Anano TsintsabadzeOGP Project Coordinator, Open Society Georgia Foundation

Anano Tsintsabadze is a Georgian lawyer who has been working on numerous human rights issues, including social rights, environmental rights, and the right to sustainable urban development. At the moment, Ms. Tsintsabadze is working with the Open Society Georgia Foundation (OSGF), where she coordinates the Open Government Partnership (OGP) project at national and subnational levels, leading issues and advocacy concerned with OGP from the side of OSGF. She has a master of laws degree from Chicago Kent College of Law.

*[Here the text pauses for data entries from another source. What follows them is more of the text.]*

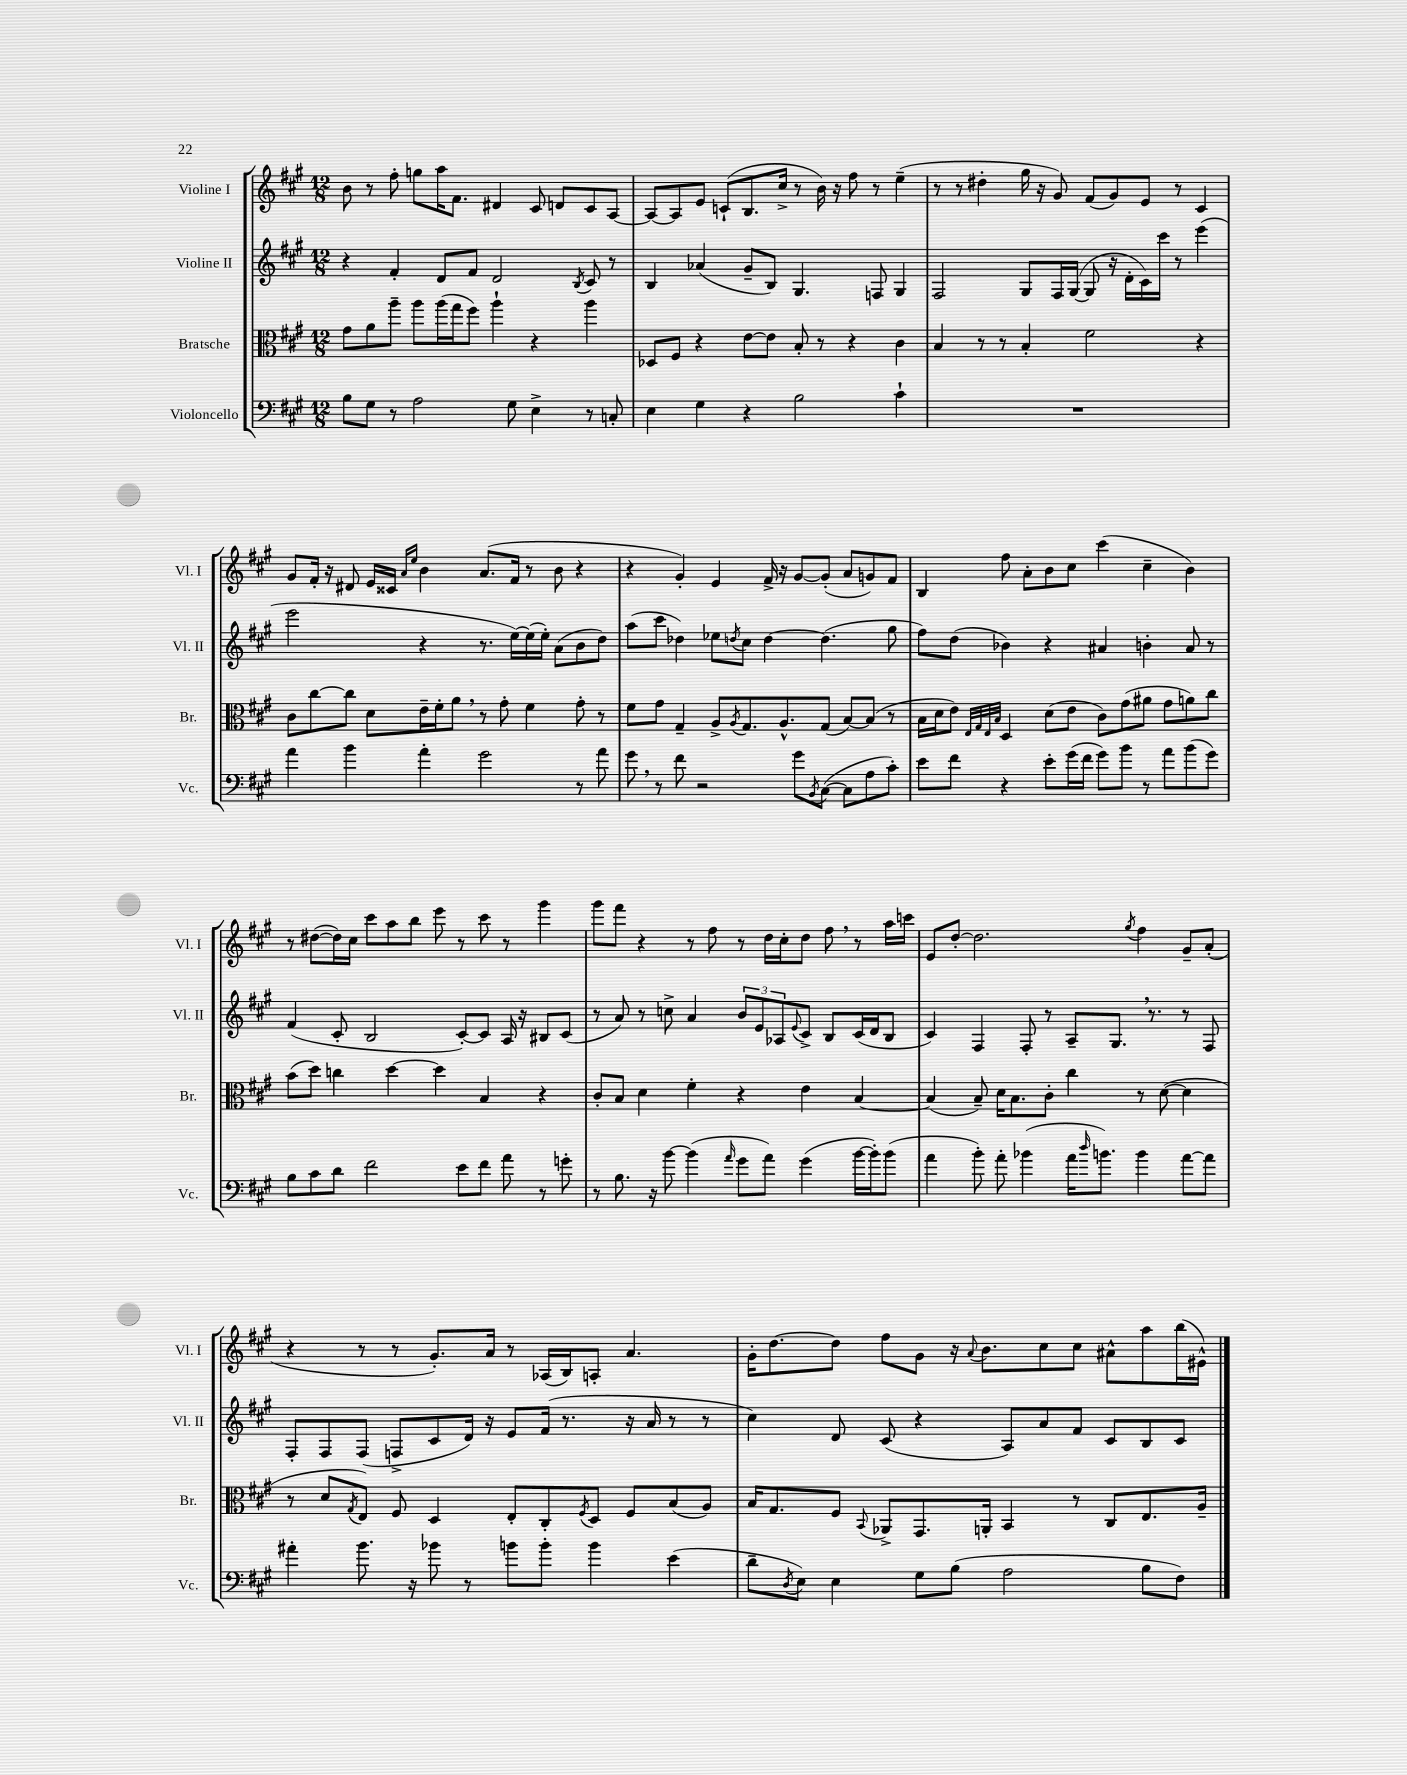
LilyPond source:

<<
\new StaffGroup <<
\new Staff = "s0" \with { instrumentName = "Violine I" shortInstrumentName = "Vl. I" } {
    \clef treble \key a \major \numericTimeSignature \time 12/8
    b'8 r8 fis''8-. g''8 a''16 fis'8. dis'4 cis'8 d'8 cis'8 a8~ |
    a8~ a8 e'8 c'8-!( b8. cis''16-> r8 b'16) r16 fis''8 r8 e''4--( |
    r8 r8 dis''4-. gis''16 r16 gis'8) fis'8( gis'8) e'8 r8 cis'4 |
    gis'8 fis'16-. r16 dis'8 e'16 cisis'16 \grace { a'16 e''16 } b'4 a'8.( fis'16 r8 b'8 r4 |
    r4 gis'4-.) e'4 fis'16-> r16 gis'8~ gis'8-.( a'8 g'8) fis'8 |
    b4 fis''8 a'8-. b'8 cis''8 cis'''4( cis''4-- b'4) |
    r8 dis''8~( dis''16) cis''16 cis'''8 a''8 b''8 e'''8 r8 cis'''8 r8 gis'''4 |
    gis'''8 fis'''8 r4 r8 fis''8 r8 d''16 cis''16-. d''8 fis''8 \breathe r8 a''16 c'''16 |
    e'8 d''8~-. d''2. \acciaccatura { gis''8 } fis''4 gis'8-- a'8-.( |
    r4 r8 r8 gis'8.-.) a'16 r8 aes16( b16) a8-. a'4. |
    gis'16-. d''8.~ d''8 fis''8 gis'8 r16 \appoggiatura { a'8 } b'8. cis''8 cis''8 ais'8-^ a''8 b''16( eis'16-^) \bar "|." |
}
\new Staff = "s1" \with { instrumentName = "Violine II" shortInstrumentName = "Vl. II" } {
    \clef treble \key a \major \numericTimeSignature \time 12/8
    r4 fis'4-. d'8 fis'8 d'2 \acciaccatura { b8 } cis'8 r8 |
    b4 aes'4( gis'8-- b8) gis4. f8 gis4 |
    fis2 gis8 fis16 gis16~( gis8 r16 d'16-. cis'16) cis'''16 r8 e'''4( |
    e'''2 r4 r8. e''16~) e''16( e''16-.) a'8( b'8 d''8) |
    a''8( cis'''8 des''4) ees''8 \acciaccatura { d''8 } cis''8 d''4~ d''4.( gis''8 |
    fis''8) d''8( bes'4) r4 ais'4 b'4-. ais'8 r8 |
    fis'4( cis'8-. b2 cis'8~-.) cis'8 a16 r16 bis8 cis'8( |
    r8 a'8) r8 c''8-> a'4 \tuplet 3/2 { b'8 e'8 aes8 } \appoggiatura { e'8 } cis'8-> b8 cis'16( d'16 b8 |
    cis'4) fis4 fis8-. r8 a8-- gis8. \breathe r8. r8 fis8 |
    fis8-. fis8 fis8( f8-> cis'8 d'16) r16 e'8 fis'16( r8. r16 a'16 r8 r8 |
    cis''4) d'8 cis'8( r4 a8) a'8 fis'8 cis'8 b8 cis'8 \bar "|." |
}
\new Staff = "s2" \with { instrumentName = "Bratsche" shortInstrumentName = "Br." } {
    \clef alto \key a \major \numericTimeSignature \time 12/8
    gis'8 a'8 a''8-- a''8 a''16( gis''16 fis''8) a''4-! r4 a''4 |
    des8 fis8 r4 e'8~ e'8 b8-. r8 r4 cis'4 |
    b4 r8 r8 b4-. fis'2 r4 |
    cis'8 cis''8~ cis''8 d'8 e'16-- fis'16-. a'8 \breathe r8 gis'8-. fis'4 gis'8-. r8 |
    fis'8 gis'8 gis4-- a8-> \acciaccatura { a8 } gis8. a8.-^ gis8( b8~) b8( r8 |
    b16 d'16 e'8) \grace { e32 gis32 e32 b32 } d4 d'8( e'8 cis'8) gis'8( ais'8 gis'8 a'8) cis''8 |
    b'8( d''8) c''4 d''4~ d''4 b4 r4 |
    cis'8-. b8 d'4 fis'4-. r4 e'4 b4~ |
    b4( b8--) d'16 b8. cis'8-. cis''4 r8 d'8~( d'4 |
    r8 d'8 \acciaccatura { gis8 } e8) fis8 d4 e8-. cis8-. \acciaccatura { fis8 } d8 fis8 b8( a8) |
    b16 gis8. fis8 \appoggiatura { b,8 } aes,8-> gis,8. a,16-. b,4 r8 cis8 e8. a16-- \bar "|." |
}
\new Staff = "s3" \with { instrumentName = "Violoncello" shortInstrumentName = "Vc." } {
    \clef bass \key a \major \numericTimeSignature \time 12/8
    b8 gis8 r8 a2 gis8 e4-> r8 c8-. |
    e4 gis4 r4 b2 cis'4-! |
    R1. |
    a'4 b'4 a'4-. gis'2 r8 a'8 |
    gis'8 \breathe r8 fis'8 r2 gis'8 \acciaccatura { b,8 } cis8~( cis8 a8 cis'8-.) |
    e'8 fis'8 r4 e'8-. gis'16( fis'16 gis'8) b'8 r8 a'8 b'8( gis'8) |
    b8 cis'8 d'8 fis'2 e'8 fis'8 a'8 r8 g'8-. |
    r8 b8. r16 b'8~ b'4( \grace { a'16 } gis'8 a'8) gis'4( b'16~ b'16-.) b'8( |
    a'4 b'8-.) a'8-. bes'4( a'16 \grace { d''16 } b'8.) b'4 a'8~ a'8 |
    ais'4-. b'8. r16 bes'8 r8 b'8 b'8-. b'4 e'4( |
    d'8-- \acciaccatura { d8 } e8) e4 gis8 b8( a2 b8 fis8) \bar "|." |
}
>>
>>
\layout { \context { \Score \remove "Bar_number_engraver" } }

Annie Geron Director, Research and Extension Services Department, Quezon City Polytechnic University, Philippines

Annie Geron has been in public service for most of her life, having served in various positions in the National Manpower and Youth Council, the Technical Education and Skills Development Authority, and currently as director of the Research and Extension Services Department of Quezon City Polytechnic University in the Philippines. She has received international recognition for her various efforts to fight corruption and promote good governance, most notable of which was the Cultural Award for Anti-Corruption Work from the Confederation of Civil Servants and Salaried Employees of Denmark in November 2009. A staunch advocate of workers’ rights and quality public services, Ms. Geron has been the general secretary of the Public Services Labor Independent Confederation since 1990 and vice-president of Public Services International since 2002. She has effectively represented public sector labor interests in various technical working groups organized by the executive and legislative baranches of the Philippine Government, among others. She was a member of the Public Sector Compensation and Review Panel which negotiated the first ever national collective negotiation agreement with the administration of Philippine President Corazon Aquino. Ms. Geron is also the public sector union representative in the steering committee of the Open Government Partnership - Philippines. She has also served as official delegate and resource speaker in different regional and international conferences such as the international anticorruption conference at a past ADB annual meeting, the Global Forum on Migration and Development, International Labour Organisation Conference Workshop on Core Labor Standards, and the UN Conference on Reinventing Governance and Building Confidence on Government-Implementing the UN Anti-Corruption Convention.